5. Somerville, Mass.

6. Bergenfield, N.J .

7. Richfield, Minn.

8. Roseville, Minn.

9. North Bethesda, Md.

10. Silver Spring, Md.

For those 50-plus looking to move to a new community, the AARP Livability Index can be particularly helpful in assessing whether a city, suburb or town has what’s needed to support people as they age. Harrell notes that the National Association of Realtors downloaded more than 1 million property reports in the last year that included Livability Index scores to provide added information for people who are shopping for a new home.

Shannon King, a Realtor in Oahu, Hawaii, says she prints out pages from the index daily to equip clients with more nuanced information during the home-buying process. For example, she says air quality is of great concern on the island, which has areas with high pollen counts and industrial sites. The index provides insight about air and water quality in the environment category.

“For allergy-sensitive clients, like someone with a child who has asthma, I can share the information so they can make the best decision for their family,” she says. “I pull out the Livability Index and show them the pros and cons of living in a particular neighborhood. I use it to match with their lifestyle.”

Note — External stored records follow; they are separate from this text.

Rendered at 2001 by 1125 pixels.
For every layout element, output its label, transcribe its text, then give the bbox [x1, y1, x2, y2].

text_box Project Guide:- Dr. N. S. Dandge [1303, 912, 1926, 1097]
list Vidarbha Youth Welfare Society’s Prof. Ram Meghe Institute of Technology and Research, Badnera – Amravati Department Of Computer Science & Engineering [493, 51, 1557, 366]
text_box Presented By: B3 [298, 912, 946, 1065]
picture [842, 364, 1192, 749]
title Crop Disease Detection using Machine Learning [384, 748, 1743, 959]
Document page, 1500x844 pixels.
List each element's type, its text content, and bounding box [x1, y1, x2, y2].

The tool can help start conversations about community challenges and bring awareness around livable communities and the criteria that make them good places to settle down. “It’s not about altering a community to make it look like another place,” Guzman says. “It’s about assessing your needs and challenges and what a community does well.”

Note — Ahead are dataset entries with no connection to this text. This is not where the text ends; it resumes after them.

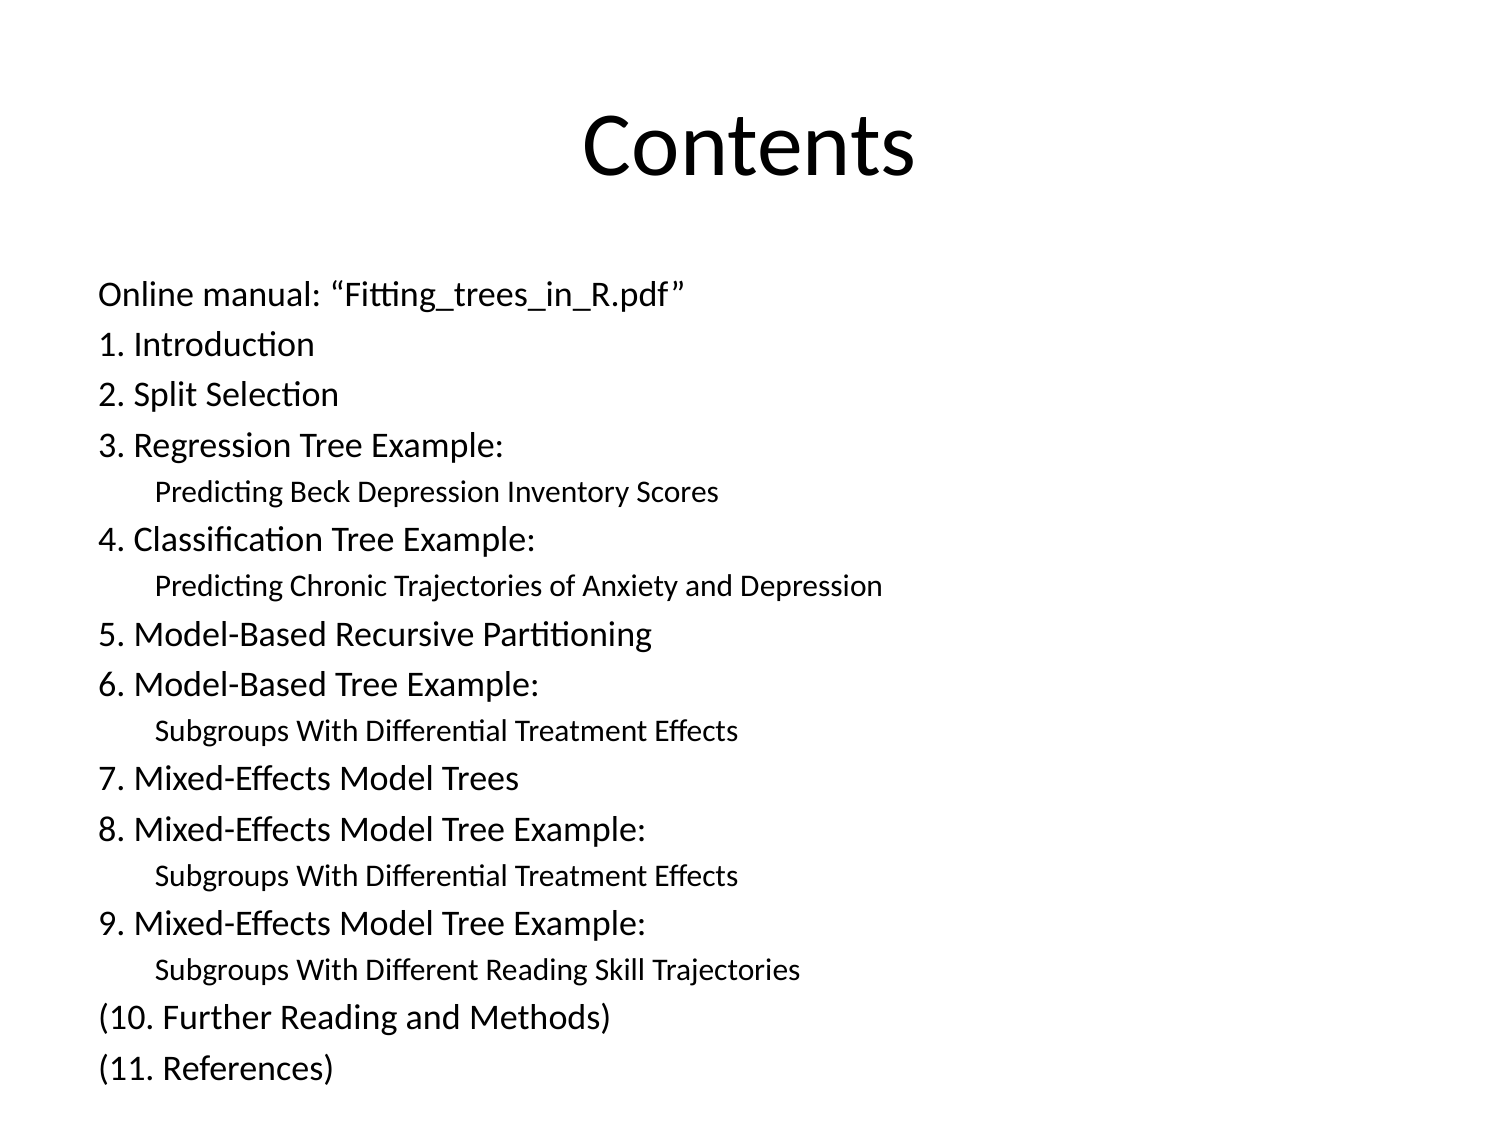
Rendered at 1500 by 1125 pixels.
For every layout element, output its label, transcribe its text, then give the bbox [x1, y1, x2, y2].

title Contents [75, 45, 1425, 233]
list Online manual: “Fitting_trees_in_R.pdf” 1. Introduction 2. Split Selection 3. Regression Tree Example: Predicting Beck Depression Inventory Scores 4. Classification Tree Example: Predicting Chronic Trajectories of Anxiety and Depression 5. Model-Based Recursive Partitioning 6. Model-Based Tree Example: Subgroups With Differential Treatment Effects 7. Mixed-Effects Model Trees 8. Mixed-Effects Model Tree Example: Subgroups With Differential Treatment Effects 9. Mixed-Effects Model Tree Example: Subgroups With Different Reading Skill Trajectories (10. Further Reading and Methods) (11. References) [75, 262, 1425, 1106]
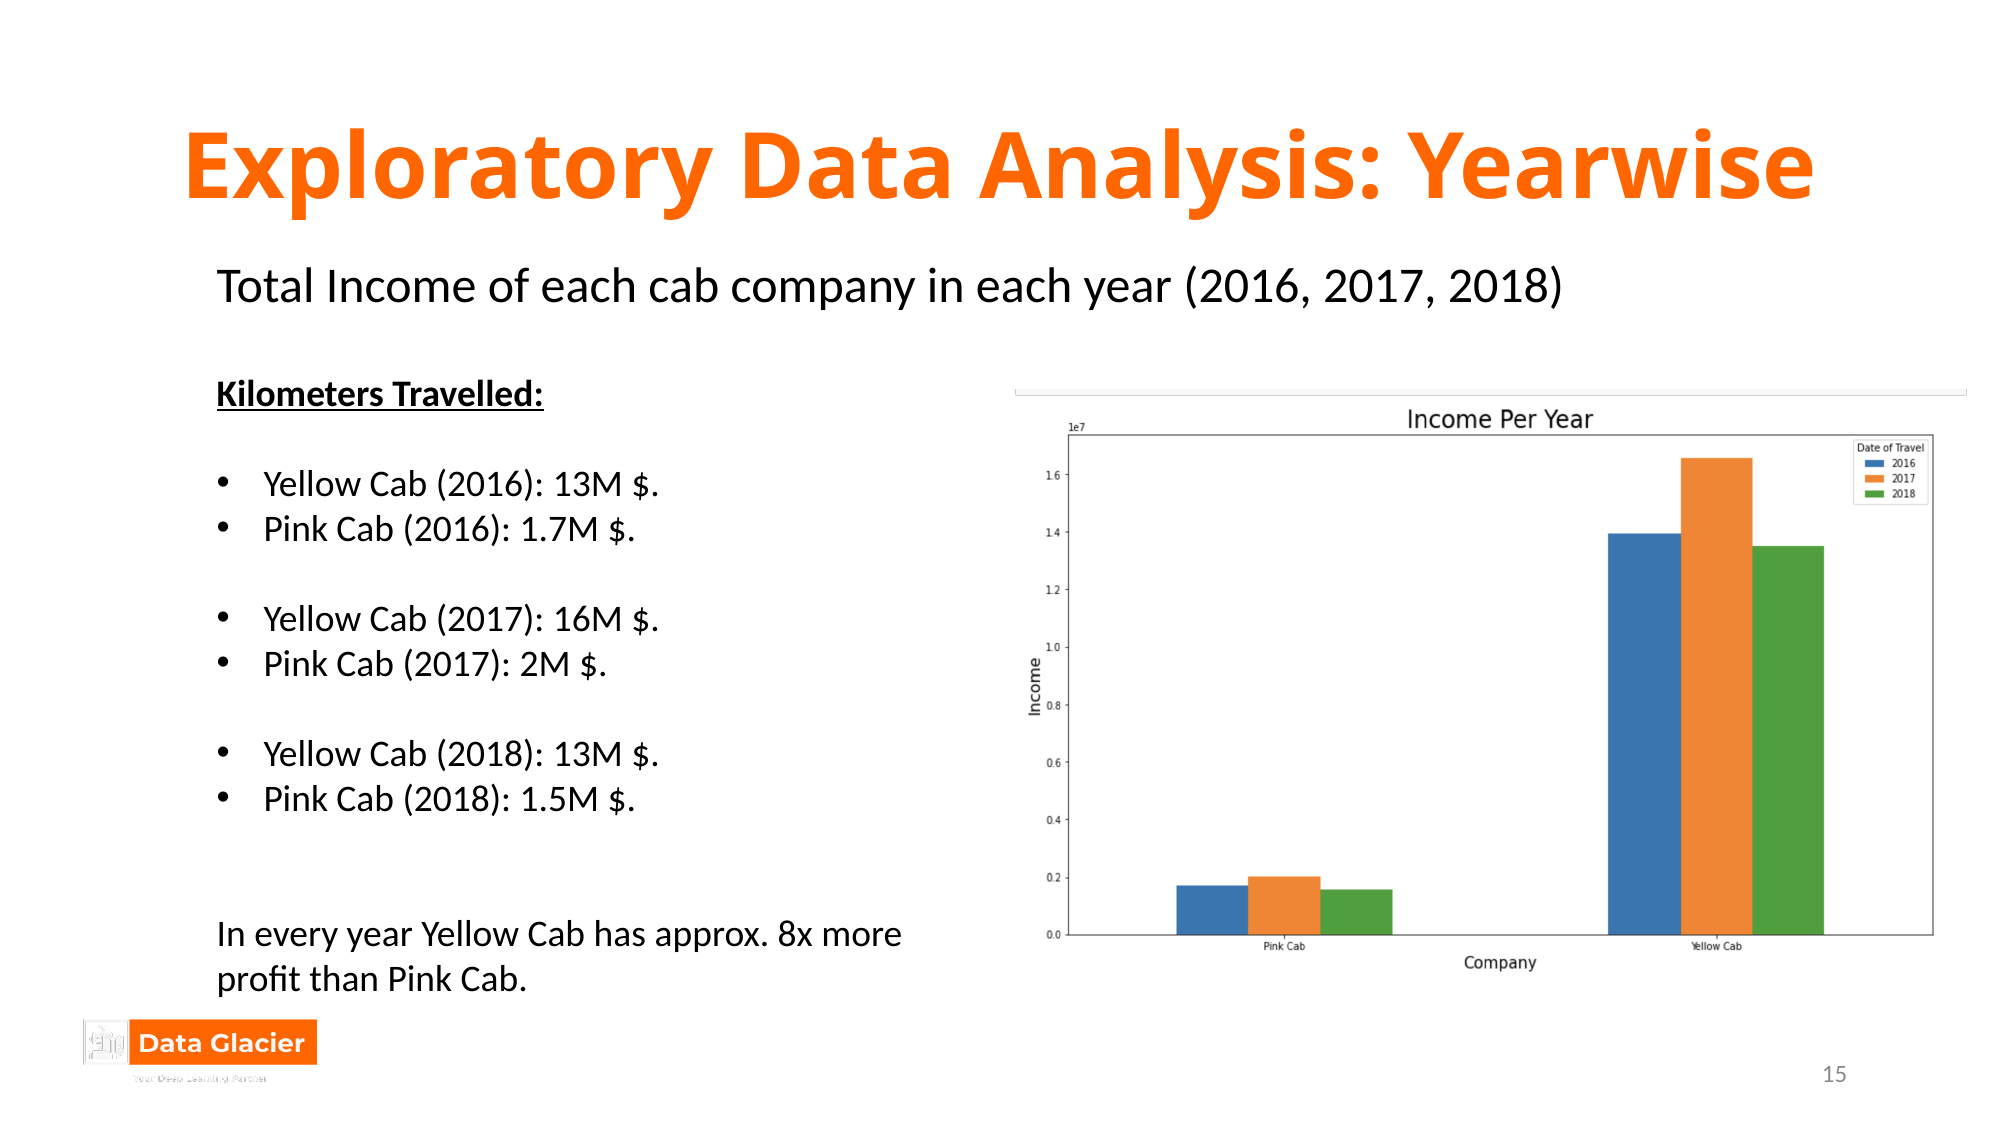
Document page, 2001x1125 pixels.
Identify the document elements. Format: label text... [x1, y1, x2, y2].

title Exploratory Data Analysis: Yearwise [137, 59, 1863, 278]
slide_number 15 [1412, 1042, 1863, 1103]
text_box Total Income of each cab company in each year (2016, 2017, 2018) [201, 245, 1798, 321]
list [81, 932, 319, 1125]
picture [999, 389, 1973, 985]
text_box Kilometers Travelled: Yellow Cab (2016): 13M $. Pink Cab (2016): 1.7M $. Yellow Cab (2017): 16M $. Pink Cab (2017): 2M $. Yellow Cab (2018): 13M $. Pink Cab (2018): 1.5M $. In every year Yellow Cab has approx. 8x more profit than Pink Cab. [201, 361, 988, 1007]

Using the AARP Livability Index

Despite the layers of data used, the AARP Livability Index is easy to navigate.

Entering a town, city name or zip code will allow users to retrieve a Livability Score, ranging from 0 to 100 points, for that place. Communities scoring over 50, which is average, are “considered as doing well,” Guzman says. “When you look at the top-scoring communities, those are the places in the United States that are doing well in the majority of the categories compared to other places with similar population figures.”

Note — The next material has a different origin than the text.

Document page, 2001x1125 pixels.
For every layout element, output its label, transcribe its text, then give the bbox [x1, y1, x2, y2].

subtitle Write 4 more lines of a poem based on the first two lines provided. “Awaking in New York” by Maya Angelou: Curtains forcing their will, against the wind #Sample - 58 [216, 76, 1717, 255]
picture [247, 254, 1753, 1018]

The first page of a search provides basic demographic information. Users can click on a heat map that offers a visual deeper dive into each of the seven livability categories and the ability to see category definitions and how communities score.

The tool also allows users to make direct comparisons between places and learn where a community shines and where it might fall short.

Take St. Paul, Minnesota, which is ranked number 4 on the top 10 midsize cities’ list, with a Livability Score of 66. Nearby Minneapolis, Minnesota, is number 5 on that list, also with a score of 66. However, despite the twin scores for the Twin Cities, there are differences between them.

For instance, when it comes to housing, Minneapolis and St. Paul metrics highlight five data points that were considered (based on five years of information): zero-step entrances, availability of multifamily housing, housing costs, housing cost burden and availability of subsidized housing.

In St. Paul, 46.4 percent of housing units are multifamily, slightly down from 2015 and significantly higher than the U.S. median neighborhood of only 18 percent. In Minneapolis, 54.4 percent of units are multifamily. St. Paul has lower monthly housing costs and a lower housing cost burden. Further metrics show that under “health,” St. Paul lands at 31.9 percent on obesity prevalence and Minneapolis at 26.1 percent. While both have access to local transit options, Minneapolis buses and trains run more frequently than those in St. Paul (25 per hour versus 13 per hour, respectively). Both cities show very high levels (99 percent) of engagement, which encompasses access to broadband, civic and social involvement, voting rates, and cultural, arts and entertainment institutions.

In addition, individuals can customize the livability score. If housing is not a concern, the customization tool can put less weight on that data point and emphasize something else, like the importance of public transportation.

Ultimately, users can research different methods of scoring communities to fit their own lifestyle.